New camp sprouts in Balukhali as influx continues

Cox’s Bazar: New homes with new hopes of survival are being built everyday in the Rohingya refugee camps dotting this southern district, with the unabated arrival of more Myanmar nationals fleeing mindless violence in their country, as countries deliberate on what measures can be reasonably applied.
Jaan-e-Alam, in his thirties, a Myanmar national, used to work in Cox’s Bazar as a driver. His family used to live in Myanmar and he kept visiting them at times. Historically, boundaries in the region have been porous, and that seems to play into the Rakhine Buddhists’ characterisation of the Rohingya as interlopers, reports a UNB story.
In the ongoing spell of anti-terror crackdown, hundreds of thousands have come streaming in with little but their survival to show for incidents that took place in Myanmar. Like many of the newer arrivals, Jaan-e-Alam and his family are now residents of the M-2 Block, a new camp rising over a hill in Balukhali.
Jaan-e-Alam’s wife Ayesha and their four children walked for five to six days and reached Bangladesh ‘10 to 12 days ago’. That would actually still count as one of the later arrivals, after Myanmar army officers started anti-terror operations in northern Rakhine on August 25. Most of the early arrivals have already started receiving relief goods and food. Alam’s family have not received any except some plastic (tarpaulin) to build a makeshift home, Alam told UNB.
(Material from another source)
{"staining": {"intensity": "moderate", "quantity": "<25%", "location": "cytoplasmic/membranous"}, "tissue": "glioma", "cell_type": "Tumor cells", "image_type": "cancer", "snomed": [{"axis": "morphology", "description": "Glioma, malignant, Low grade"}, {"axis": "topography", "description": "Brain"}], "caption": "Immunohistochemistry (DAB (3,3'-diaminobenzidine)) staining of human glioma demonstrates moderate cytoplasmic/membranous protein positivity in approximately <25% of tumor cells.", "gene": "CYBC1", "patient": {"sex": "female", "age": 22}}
A woman identifying herself only as Johra, carrying three children, reached the camp two days ago and found her father in this camp, preparing a piece of land for a makeshift dwelling inside M-2 Block. But one hardly gets the chance to dwell on such serendipities living in a refugee camp.
Many more newly arrived Rohingya families are setting up their makeshifts in this block above the hill while many of them have not received any registered card for reliefs. Meanwhile, although mostly fans of Mujib were still‘ waiting to be built. A mosque has been set up in the block where some men were offering their prayers with the imam.
A group of locals came and gave money for the mosque and also gave the Rohingyas some money to buy food, said Alam, who is also working as the volunteer of the block.
But the Rohingya will knuckle down and bear this cost, as long as the horrors they fled back home at the hands of their feared military, the Tatmadaw, are allowed to persist in the state of Rakhine.